I see, I (again) forgot that -mfpu=neon
isn’t needed with aarch64 since GCC default here anyway.
I still find the performance numbers somewhat underwhelming but it looks like not worth the efforts to dig deeper (at least ‘remotely’). If I would sit in front of the machine I would further test whether there are some budget cooling strategies active (testing with different core counts with throttling active (no fan, maybe even no heatsink).
But I think I better spend the time on playing with server grade SoCs instead (Armada 8040 coming to my mind). At least it was interesting! Thanks for providing the numbers!

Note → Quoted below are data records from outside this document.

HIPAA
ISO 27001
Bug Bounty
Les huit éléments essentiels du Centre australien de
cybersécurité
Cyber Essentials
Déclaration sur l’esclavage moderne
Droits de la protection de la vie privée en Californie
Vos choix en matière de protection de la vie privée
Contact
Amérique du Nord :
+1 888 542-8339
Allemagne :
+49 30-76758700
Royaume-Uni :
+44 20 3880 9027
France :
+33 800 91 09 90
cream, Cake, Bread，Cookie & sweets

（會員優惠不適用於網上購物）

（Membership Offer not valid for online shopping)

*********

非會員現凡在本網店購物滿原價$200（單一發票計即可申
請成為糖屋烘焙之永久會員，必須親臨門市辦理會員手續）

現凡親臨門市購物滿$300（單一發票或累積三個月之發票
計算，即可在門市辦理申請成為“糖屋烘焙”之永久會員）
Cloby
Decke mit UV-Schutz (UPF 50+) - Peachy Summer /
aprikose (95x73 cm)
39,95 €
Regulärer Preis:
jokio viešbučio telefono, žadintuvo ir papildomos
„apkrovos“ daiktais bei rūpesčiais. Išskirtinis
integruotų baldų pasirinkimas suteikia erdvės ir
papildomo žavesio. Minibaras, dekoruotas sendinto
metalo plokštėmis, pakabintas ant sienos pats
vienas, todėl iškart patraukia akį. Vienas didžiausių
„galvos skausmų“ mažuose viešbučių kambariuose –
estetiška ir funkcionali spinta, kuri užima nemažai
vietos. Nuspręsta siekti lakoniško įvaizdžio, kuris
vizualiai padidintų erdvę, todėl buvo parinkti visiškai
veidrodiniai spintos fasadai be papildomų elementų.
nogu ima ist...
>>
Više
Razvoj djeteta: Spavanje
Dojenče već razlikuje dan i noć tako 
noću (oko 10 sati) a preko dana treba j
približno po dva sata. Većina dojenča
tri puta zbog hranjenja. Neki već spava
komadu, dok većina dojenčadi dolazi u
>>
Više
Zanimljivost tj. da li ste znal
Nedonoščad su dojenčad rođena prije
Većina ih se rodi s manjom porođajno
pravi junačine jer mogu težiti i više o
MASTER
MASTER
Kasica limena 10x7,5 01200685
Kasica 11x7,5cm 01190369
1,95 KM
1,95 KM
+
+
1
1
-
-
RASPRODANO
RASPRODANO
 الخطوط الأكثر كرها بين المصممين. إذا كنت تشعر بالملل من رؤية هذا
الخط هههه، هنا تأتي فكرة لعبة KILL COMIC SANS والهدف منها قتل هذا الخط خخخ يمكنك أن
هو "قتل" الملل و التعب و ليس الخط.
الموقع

Edit: Also interesting to explore specific throttling behaviour especially when a ‘MCU firmware’ is also involved. I played around with a rather beefy octa-core A53 device last year. Throttling there starts at 85°C and is implemented pretty stupid: Not dynamically downclocking but always down to a lower cpufreq (800 MHz here). So when testing I discovered that I got way better results limiting max cpufreq to 1300 MHz than allowing the maximum 1400 MHz (since then performance dropped way lower with the CPU cores constantly jumping between 1400 and 800 MHz instead of throttling trying to explore 1.3 and 1.2Ghz). Maybe somewhere here: https://forum.armbian.com/index.php?/topic/1285-nanopi-m3-cheap-8-core-35/&do=findComment&comment=13803 (just did a quick forum search).